┌─ Document passage

II.16 The frequency of chlorophyll mutations in relation to M1 sterility.
G. Kunzel and F. Scholz. Zentralinstitut fur Genetik und Kulturpflanzenforschung der DAW Gatersleben, DDR.
In mutation experiments it is interesting to know whether a selection for fertility or sterility, resp., in the M1 generation is effective as to the mutant frequency to be expected in M2, i.e., whether M1 spikes of less injured fertility give lower frequencies of mutants in M2 than rather sterile M1 spikes (from the same treatment). Studies in barley with X-rays only (GAUL 1958) as well as in Arabidopsis with X-rays, ethyl methanesulfonate and nitrosomethylurethane (MULLER 1967) have shown, however, that the frequencies of chlorophyll mutants in M2 tend to be constant over different fertility classes in M1.

└─
┌─ Data shown

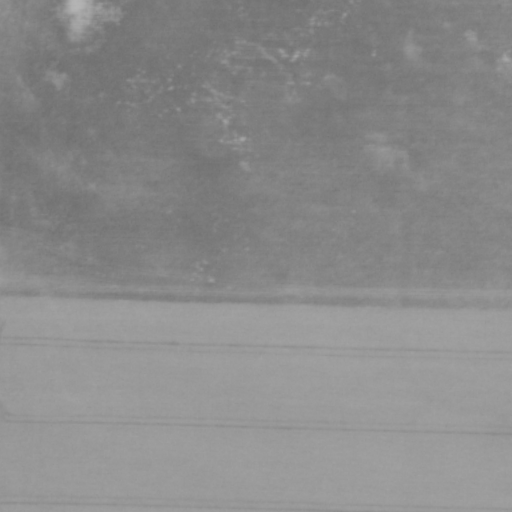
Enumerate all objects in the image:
crop: (254, 407)
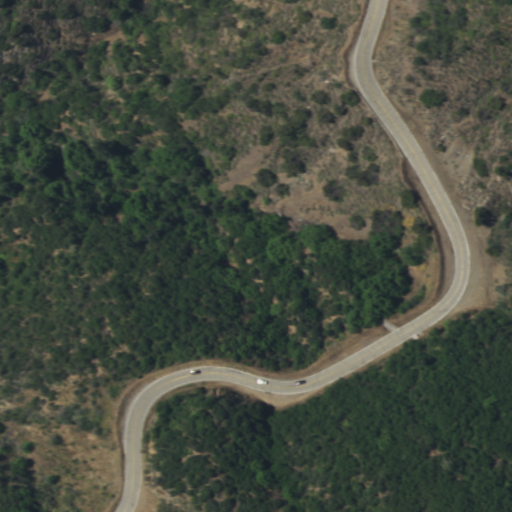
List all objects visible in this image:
road: (396, 334)
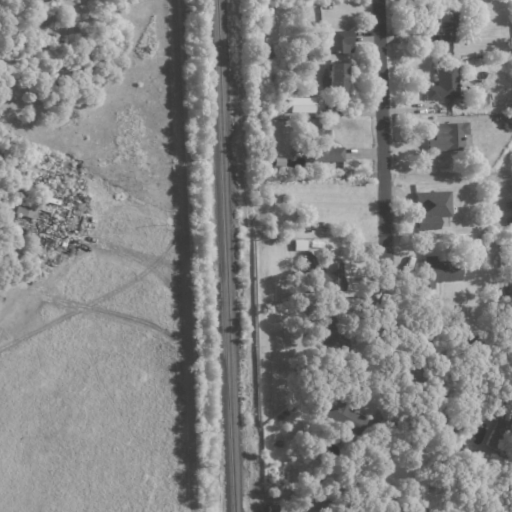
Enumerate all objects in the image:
building: (442, 24)
building: (447, 25)
building: (333, 41)
building: (335, 43)
building: (333, 79)
building: (338, 82)
building: (442, 82)
building: (445, 84)
building: (299, 104)
building: (509, 108)
building: (509, 126)
building: (447, 136)
building: (448, 138)
building: (323, 148)
building: (324, 151)
road: (381, 164)
building: (510, 203)
building: (432, 206)
building: (428, 207)
building: (27, 212)
building: (292, 217)
building: (510, 219)
building: (472, 239)
building: (298, 243)
building: (319, 245)
road: (183, 255)
railway: (224, 256)
building: (438, 269)
building: (324, 274)
building: (332, 276)
building: (511, 283)
road: (9, 302)
building: (329, 333)
road: (448, 333)
building: (290, 394)
building: (483, 406)
building: (344, 413)
building: (342, 414)
building: (425, 415)
building: (459, 431)
building: (496, 439)
building: (476, 458)
building: (331, 474)
building: (273, 507)
building: (270, 508)
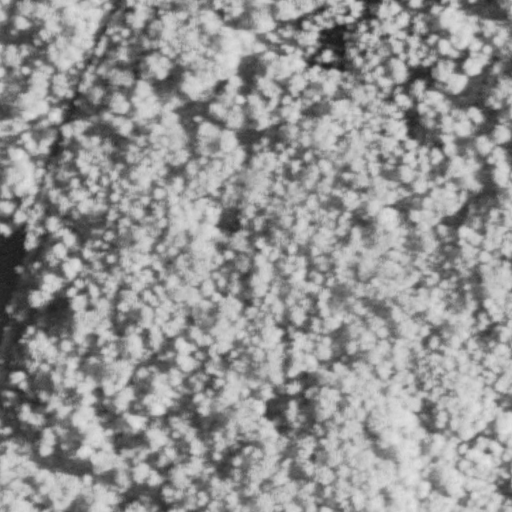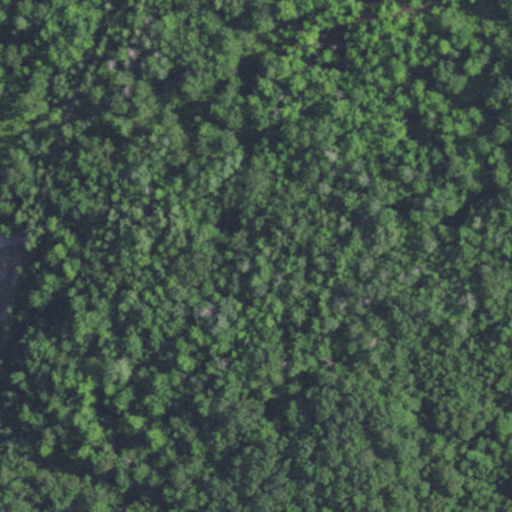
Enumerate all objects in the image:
road: (59, 121)
road: (2, 263)
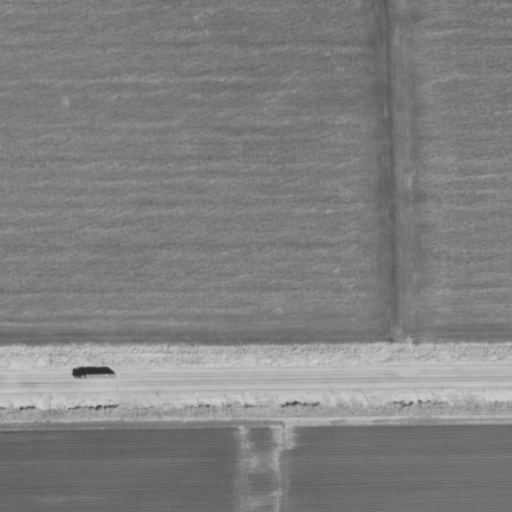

└─

▸ What you are asked to do
List every mutagenic treatment named in the passage on chlorophyll mutation frequency and M1 sterility. These rows come from a separate source.

▸ Solution for this task
X-rays, ethyl methanesulfonate, nitrosomethylurethane